I have made me a new cell and changed the setup a bit, added my airbubler to it wich is located under the basket (1 cm between hose-end and basket)to get the material a bit moving and i thought it would cool the cell also. The negative is 2 cm above the basket/material.
Since in the normal setup there were always some unfinished pins in it and i had to move the material a few times to deplate everything, now i can start the process without attention.
Added a picture of the result after my first run, looks like it worked fine as thought. Only the cooling is not as much as i expected.


----------



## MarcoP (Aug 12, 2015)

The lead sheet should be L shaped to improve efficiency (this is probably why it takes so long for you to be able to unsupervise the cell) but in any case I would have preferred lead sheet at the bottom and copper basket at the top, or one in front of each other. It takes only a couple of dozen of seconds to deplete (depending on the thickness), an hand shake should suffice.


----------



## necromancer (Aug 12, 2015)

i have thought about using a bubbler to cool my cell but was worried of it splashing (splattering)

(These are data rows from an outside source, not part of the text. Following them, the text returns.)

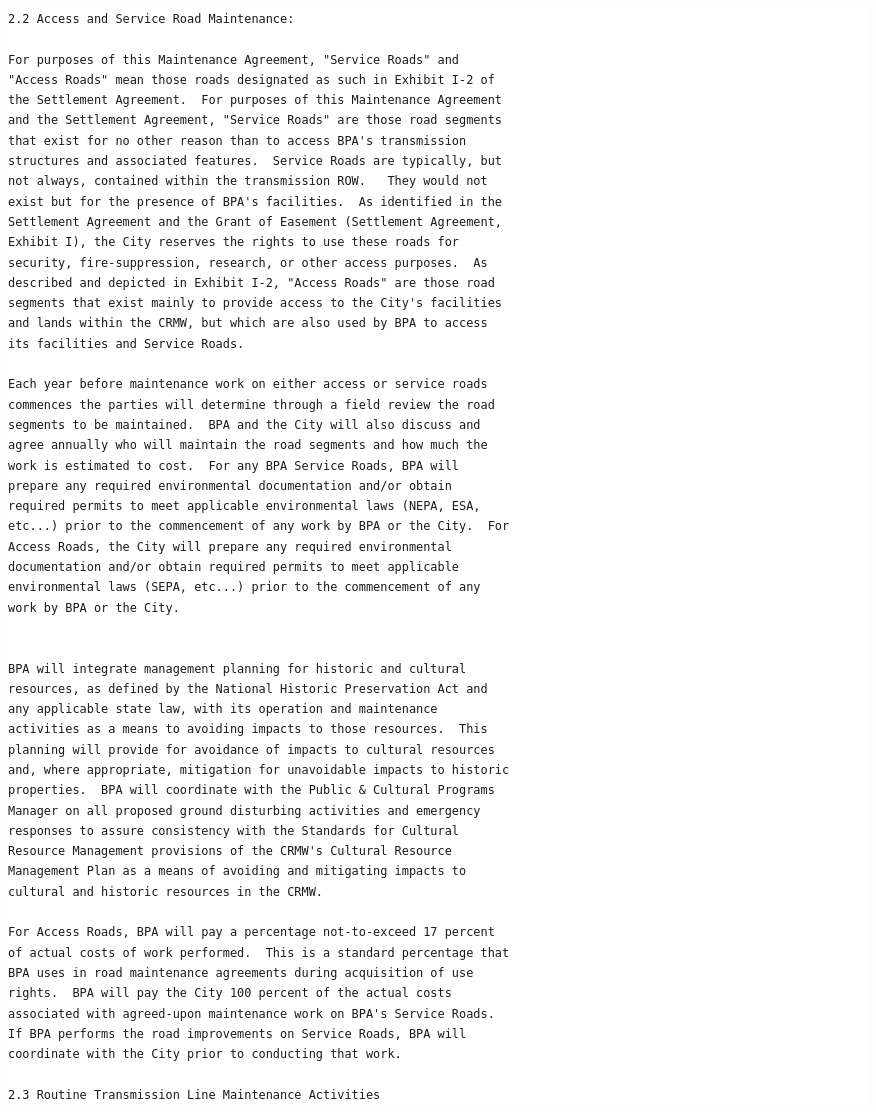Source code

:     2.2 Access and Service Road Maintenance:  
  
    For purposes of this Maintenance Agreement, "Service Roads" and  
    "Access Roads" mean those roads designated as such in Exhibit I-2 of  
    the Settlement Agreement.  For purposes of this Maintenance Agreement  
    and the Settlement Agreement, "Service Roads" are those road segments  
    that exist for no other reason than to access BPA's transmission  
    structures and associated features.  Service Roads are typically, but  
    not always, contained within the transmission ROW.   They would not  
    exist but for the presence of BPA's facilities.  As identified in the  
    Settlement Agreement and the Grant of Easement (Settlement Agreement,  
    Exhibit I), the City reserves the rights to use these roads for  
    security, fire-suppression, research, or other access purposes.  As  
    described and depicted in Exhibit I-2, "Access Roads" are those road  
    segments that exist mainly to provide access to the City's facilities  
    and lands within the CRMW, but which are also used by BPA to access  
    its facilities and Service Roads.  
  
    Each year before maintenance work on either access or service roads  
    commences the parties will determine through a field review the road  
    segments to be maintained.  BPA and the City will also discuss and  
    agree annually who will maintain the road segments and how much the  
    work is estimated to cost.  For any BPA Service Roads, BPA will  
    prepare any required environmental documentation and/or obtain  
    required permits to meet applicable environmental laws (NEPA, ESA,  
    etc...) prior to the commencement of any work by BPA or the City.  For  
    Access Roads, the City will prepare any required environmental  
    documentation and/or obtain required permits to meet applicable  
    environmental laws (SEPA, etc...) prior to the commencement of any  
    work by BPA or the City.  
  
  
    BPA will integrate management planning for historic and cultural  
    resources, as defined by the National Historic Preservation Act and  
    any applicable state law, with its operation and maintenance  
    activities as a means to avoiding impacts to those resources.  This  
    planning will provide for avoidance of impacts to cultural resources  
    and, where appropriate, mitigation for unavoidable impacts to historic  
    properties.  BPA will coordinate with the Public & Cultural Programs  
    Manager on all proposed ground disturbing activities and emergency  
    responses to assure consistency with the Standards for Cultural  
    Resource Management provisions of the CRMW's Cultural Resource  
    Management Plan as a means of avoiding and mitigating impacts to  
    cultural and historic resources in the CRMW.  
  
    For Access Roads, BPA will pay a percentage not-to-exceed 17 percent  
    of actual costs of work performed.  This is a standard percentage that  
    BPA uses in road maintenance agreements during acquisition of use  
    rights.  BPA will pay the City 100 percent of the actual costs  
    associated with agreed-upon maintenance work on BPA's Service Roads.  
    If BPA performs the road improvements on Service Roads, BPA will  
    coordinate with the City prior to conducting that work.  
  
    2.3 Routine Transmission Line Maintenance Activities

have you had trouble with splattering from the bubbles ?

i use my cell with a 1/8 inch (outer diameter) PVC hose, coiled. hooked to a aquarium pump inside of a bucket ice water (works well)


----------



## g_axelsson (Aug 13, 2015)

I would be concerned by excessive water absorption from the air pumped through the acid. Sulfuric acid has such a high affinity for water that it is a classical way of removing moisture from air.

Göran


----------



## Slochteren (Aug 13, 2015)

I was concerned about the splattering also thats why i used a relative high container, but it doesn't spaltter much becasue the thickness of the sulphuric.

Didn't think about the water absortion, at the moment the weather is pretty good here and very dry air but wenn it gets colder again i have to think about it.


----------



## Geo (Aug 17, 2015)

Oxygenating the acid will just cause the acid to attack the electrodes. Think Piranha.


----------